Além das possibilidades acima mencionadas, a investigação defensiva também é uma ferramenta que se presta a auxiliar o advogado no conhecimento dos fatos e provas existentes em benefício ou em prejuízo do seu cliente. Isso, por sua vez, faz com que a tomada de decisões estratégicas seja embasada em informações que facilitarão, por exemplo, a análise das vantagens dos possíveis institutos despenalizadores previstos na lei[6] ou até mesmo de eventual opção por um acordo de não persecução penal ou de colaboração premiada.
De mais a mais, mesmo nos casos em que não for possível evitar o início de uma ação penal, uma investigação defensiva possibilitará a visualização antecipada das provas e teses acusatórias e trará para a defesa aquilo que lhe é mais caro — a disponibilidade de tempo para fazer frente ao arsenal acusatório. Neste caso, os elementos colhidos pela defesa poderão ser úteis seja nas teses de negativa de ocorrência do crime e da autoria, seja nas teses voltadas ao enquadramento legal dos fatos, causas excludentes de crime, atenuantes etc.
É importante, por fim, levar em consideração que, conforme previsto no Provimento nº. 188/2018 do CFOAB, o advogado e os demais profissionais que atuarem na investigação não estão obrigados a informar às autoridades os fatos investigados. A publicização da investigação defensiva e de seus resultados poderá ocorrer a qualquer momento, se houver interesse nesse sentido e desde que haja autorização do cliente. Do ponto de vista da estratégia de atuação da equipe de defesa, este fator, que viabiliza a utilização do elemento surpresa, também se torna um atrativo.
Portanto, ainda que não exista uma resposta exata na definição da estratégia a ser seguida pelo advogado, fato é que a técnica da investigação defensiva, diante das suas inúmeras possibilidades, deve ser considerada. Se em alguns casos ela é responsável por, no mínimo, ampliar o leque de opções disponíveis para a defesa do cliente, em outros, como visto, essa ferramenta será protagonista e impactará de forma definitiva no resultado. Nos dias de hoje, confiar a defesa criminal a uma estratégia de mera reação e que se baseie prioritariamente na regra legal do ônus da prova é o equivalente a, como diz uma conhecida expressão americana, trazer uma faca para um tiroteio.

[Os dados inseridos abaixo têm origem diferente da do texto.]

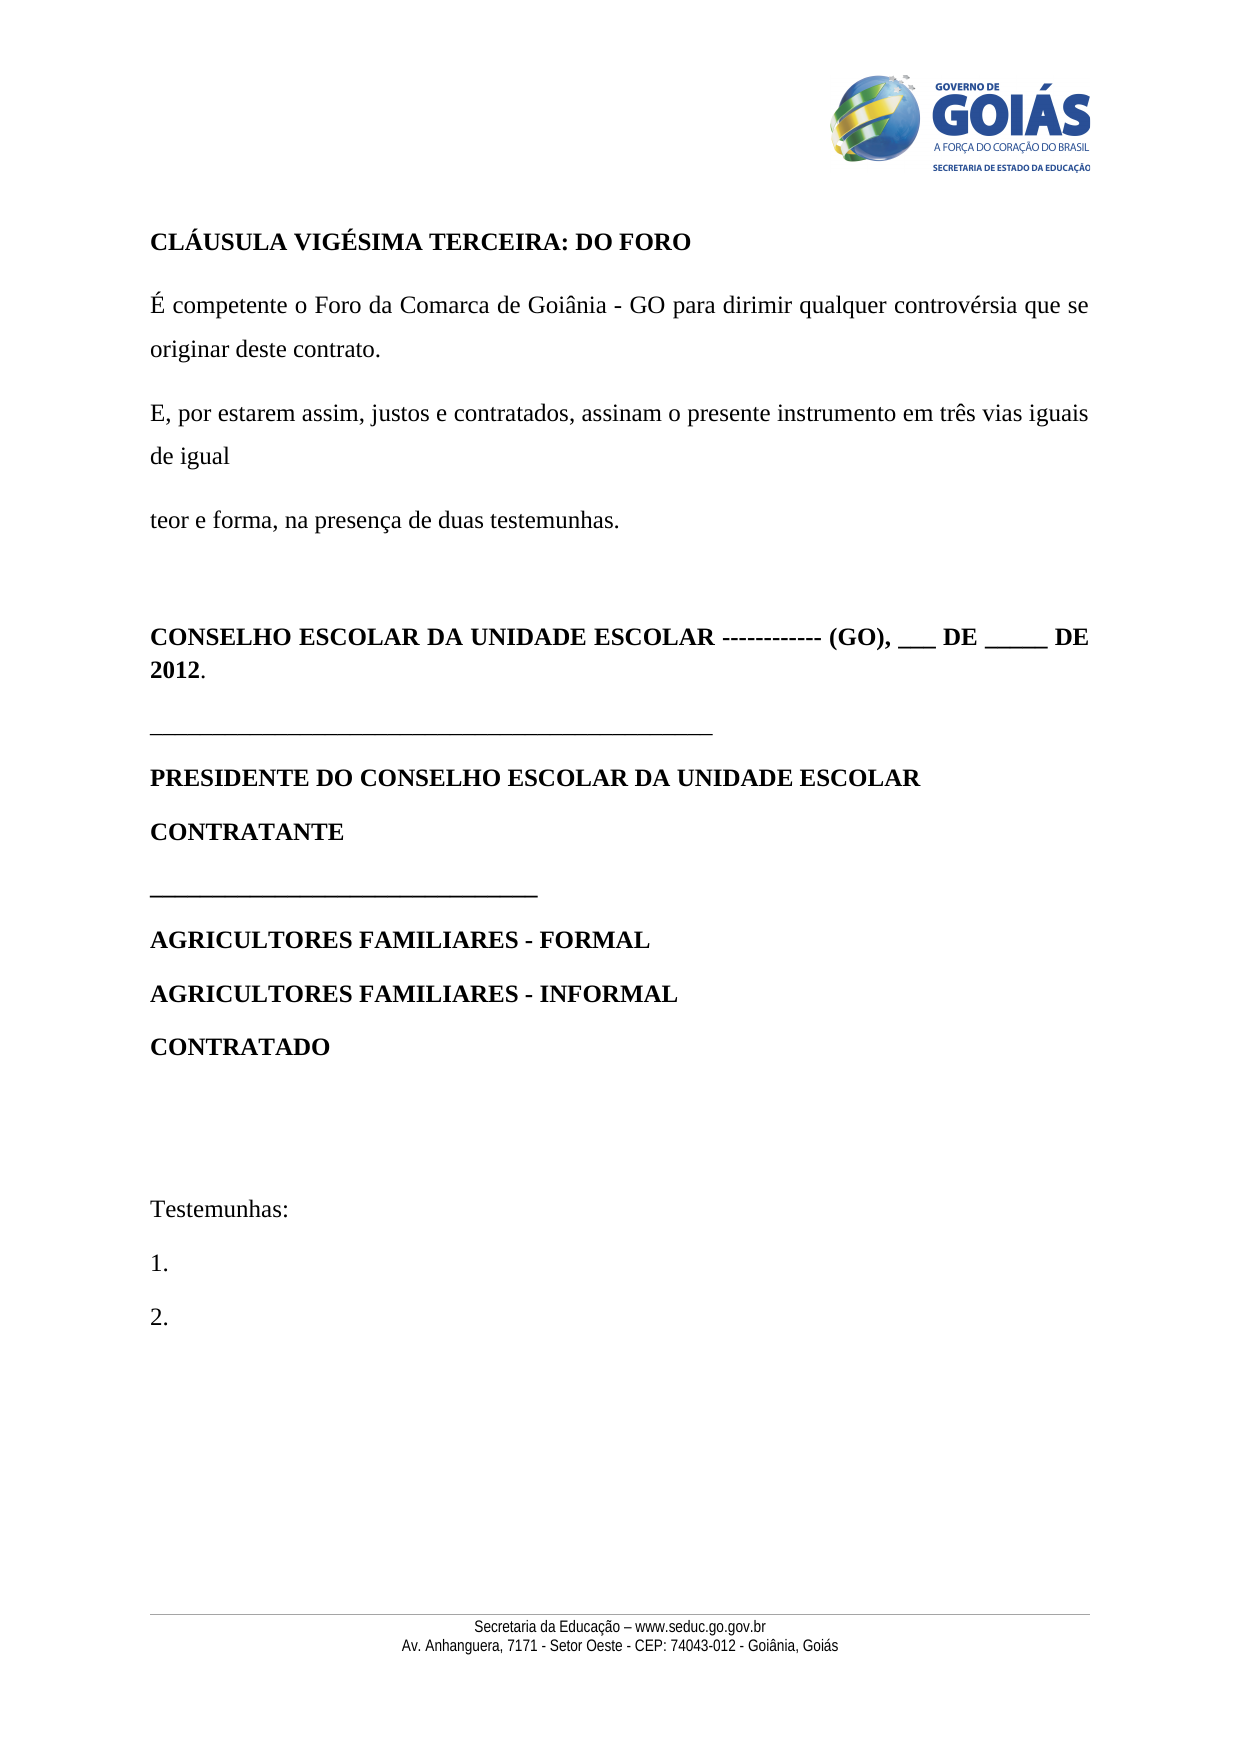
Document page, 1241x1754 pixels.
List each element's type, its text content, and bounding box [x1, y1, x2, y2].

text 2. [150, 1302, 1090, 1331]
text 1. [150, 1248, 1090, 1277]
text _____________________________________________ [150, 709, 1090, 738]
text PRESIDENTE DO CONSELHO ESCOLAR DA UNIDADE ESCOLAR [150, 763, 1090, 792]
text CLÁUSULA VIGÉSIMA TERCEIRA: DO FORO [150, 227, 1090, 255]
text AGRICULTORES FAMILIARES - INFORMAL [150, 979, 1090, 1007]
text CONTRATADO [150, 1032, 1090, 1061]
text AGRICULTORES FAMILIARES - FORMAL [150, 925, 1090, 953]
text CONTRATANTE [150, 817, 1090, 846]
text Testemunhas: [150, 1194, 1090, 1223]
text teor e forma, na presença de duas testemunhas. [150, 505, 1090, 533]
text É competente o Foro da Comarca de Goiânia - GO para dirimir qualquer controvérsia que se originar deste contrato. [150, 291, 1090, 362]
text _______________________________ [150, 871, 1090, 900]
text E, por estarem assim, justos e contratados, assinam o presente instrumento em três vias iguais de igual [150, 398, 1090, 469]
text CONSELHO ESCOLAR DA UNIDADE ESCOLAR ------------ (GO), ___ DE _____ DE 2012. [150, 622, 1090, 684]
picture [830, 75, 1091, 173]
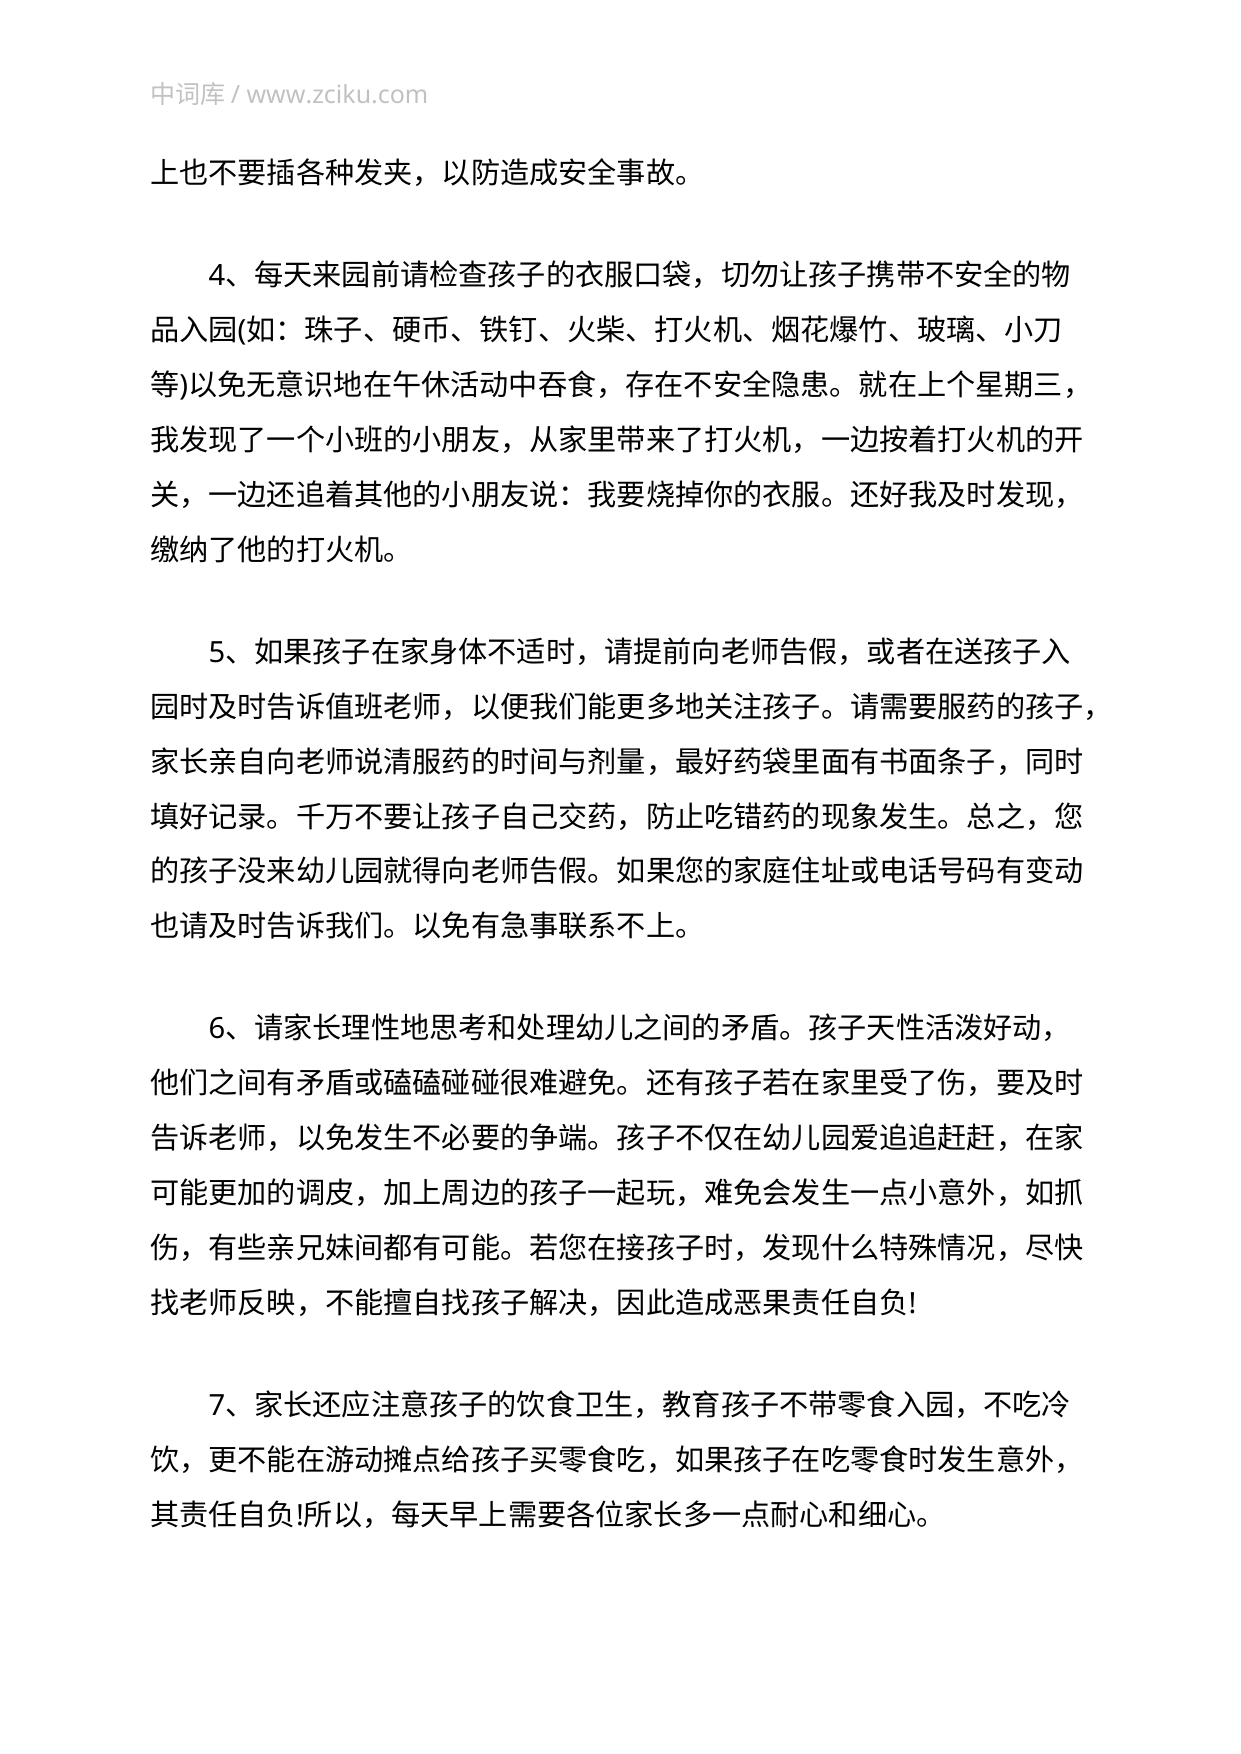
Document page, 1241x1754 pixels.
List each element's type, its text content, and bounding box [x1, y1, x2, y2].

text 5、如果孩子在家身体不适时，请提前向老师告假，或者在送孩子入园时及时告诉值班老师，以便我们能更多地关注孩子。请需要服药的孩子，家长亲自向老师说清服药的时间与剂量，最好药袋里面有书面条子，同时填好记录。千万不要让孩子自己交药，防止吃错药的现象发生。总之，您的孩子没来幼儿园就得向老师告假。如果您的家庭住址或电话号码有变动也请及时告诉我们。以免有急事联系不上。 [150, 628, 1090, 945]
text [150, 150, 1090, 192]
text 6、请家长理性地思考和处理幼儿之间的矛盾。孩子天性活泼好动，他们之间有矛盾或磕磕碰碰很难避免。还有孩子若在家里受了伤，要及时告诉老师，以免发生不必要的争端。孩子不仅在幼儿园爱追追赶赶，在家可能更加的调皮，加上周边的孩子一起玩，难免会发生一点小意外，如抓伤，有些亲兄妹间都有可能。若您在接孩子时，发现什么特殊情况，尽快找老师反映，不能擅自找孩子解决，因此造成恶果责任自负! [150, 1005, 1090, 1322]
text 4、每天来园前请检查孩子的衣服口袋，切勿让孩子携带不安全的物品入园(如：珠子、硬币、铁钉、火柴、打火机、烟花爆竹、玻璃、小刀等)以免无意识地在午休活动中吞食，存在不安全隐患。就在上个星期三，我发现了一个小班的小朋友，从家里带来了打火机，一边按着打火机的开关，一边还追着其他的小朋友说：我要烧掉你的衣服。还好我及时发现，缴纳了他的打火机。 [150, 252, 1090, 569]
text 7、家长还应注意孩子的饮食卫生，教育孩子不带零食入园，不吃冷饮，更不能在游动摊点给孩子买零食吃，如果孩子在吃零食时发生意外，其责任自负!所以，每天早上需要各位家长多一点耐心和细心。 [150, 1381, 1090, 1533]
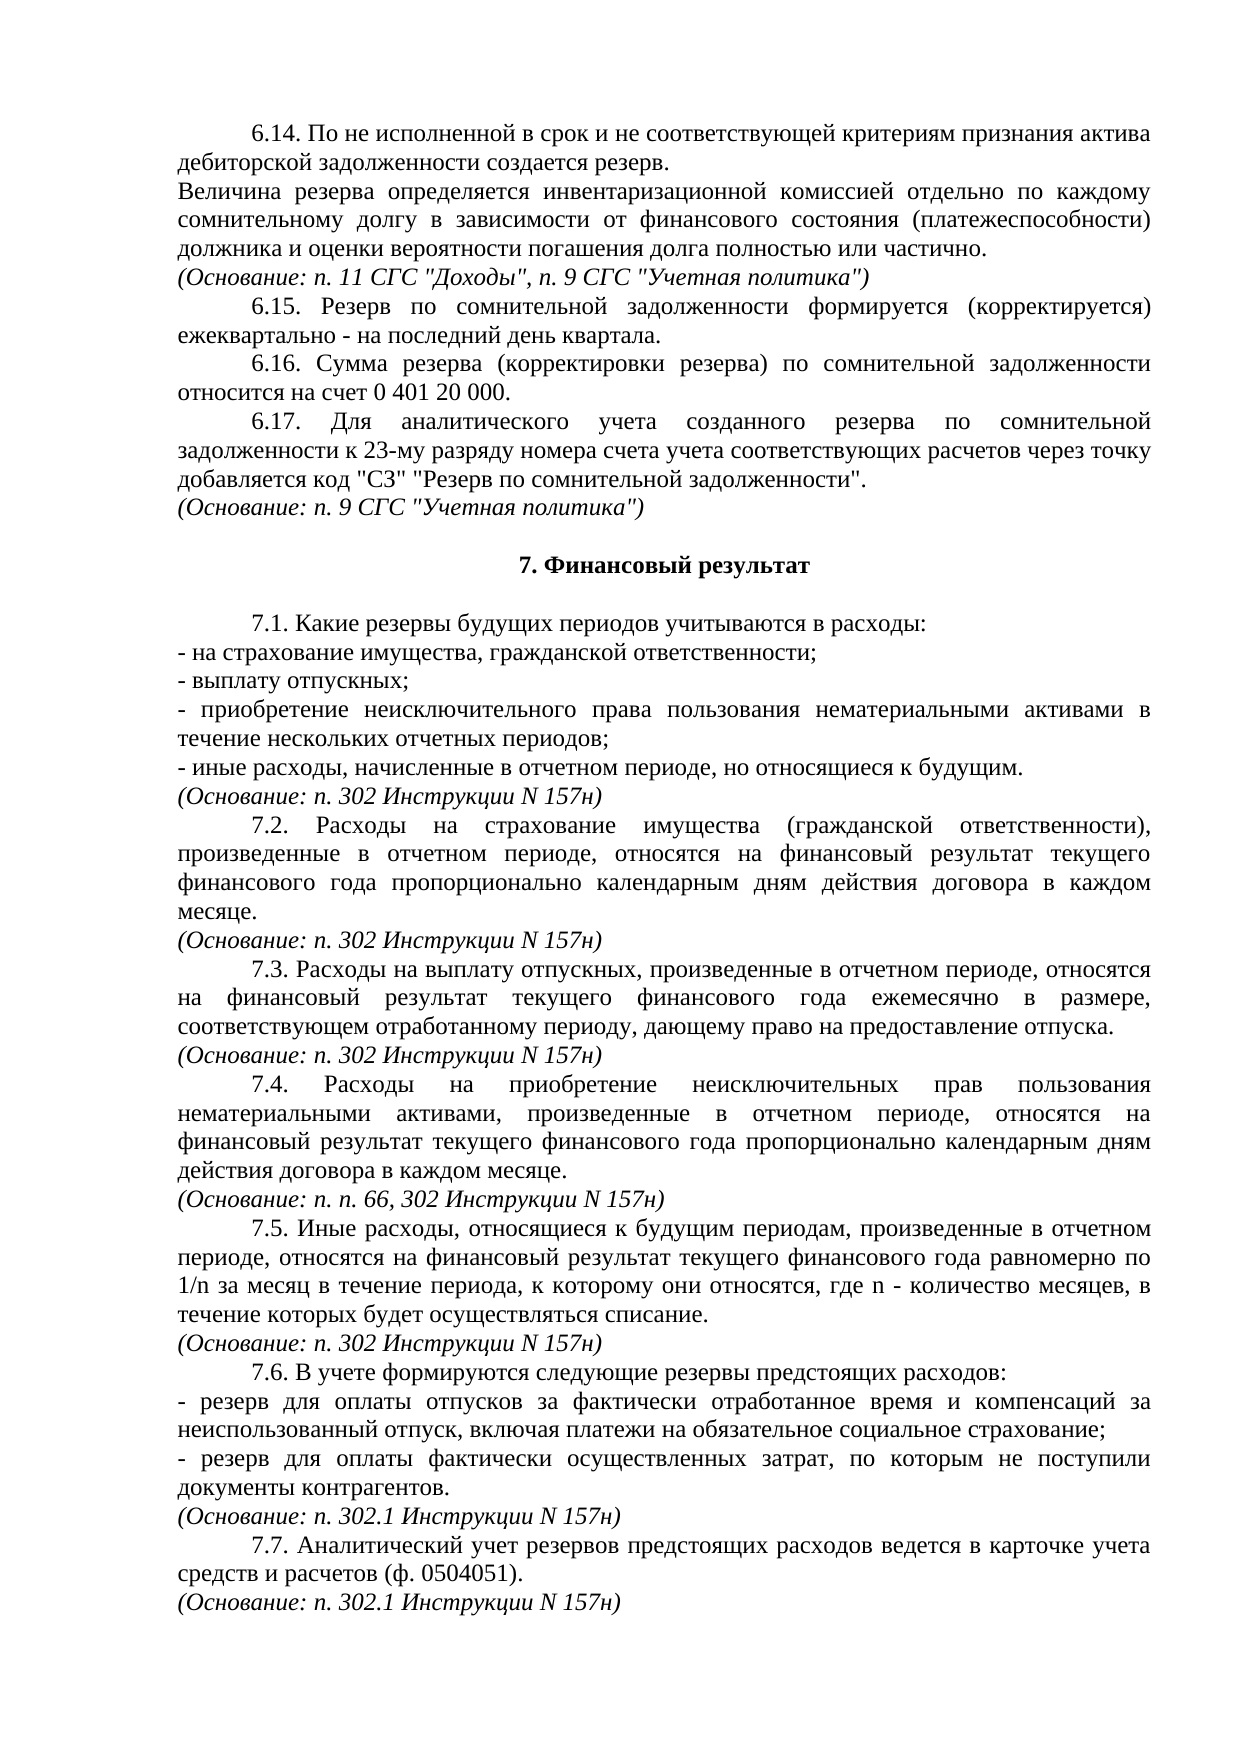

[1] Processo penal, 4ª ed., São Paulo: RT, 2016, p. 433.
[2] Decisão proferida em mandado de segurança impetrado após o Ministro da Justiça negar à defesa acesso a informações e documentos sobre eventual cooperação jurídica entre o Brasil e os Estados Unidos. O pedido havia sido feito ao Ministério no contexto de investigação defensiva desenvolvida para a constituição de acervo probatório (STJ, MS 26.627/DF, Rel. Ministro SÉRGIO KUKINA, PRIMEIRA SEÇÃO, julgado em 09/03/2022, DJe 27/04/2022, disponível aqui.
[3] Disponível em https://www.oab.org.br/leisnormas/legislacao/provimentos/188-2018.
[4] Polícia Civil, Polícia Federal, Promotorias de Justiça e Procuradorias da República são os órgãos que atuam na fase preliminar de investigação. Além disso, as Promotorias e Procuradorias atuam no papel acusatório nas ações penais.
[5] A investigação defensiva no Direito Processual Penal brasileiro, Dissertação de Mestrado – Pontifícia Universidade Católica de São Paulo, São Paulo: [s.n.], 2021, p. 95.
[6] A Lei nº 9.099/95 traz a possibilidade de aplicação imediata de pena não privativa de liberdade para alguns crimes (transação penal) e suspensão do processo para outros.
Verônica Carvalho Rahal Brown é especialista em Direito Penal do Pimentel e Fonti Advogados.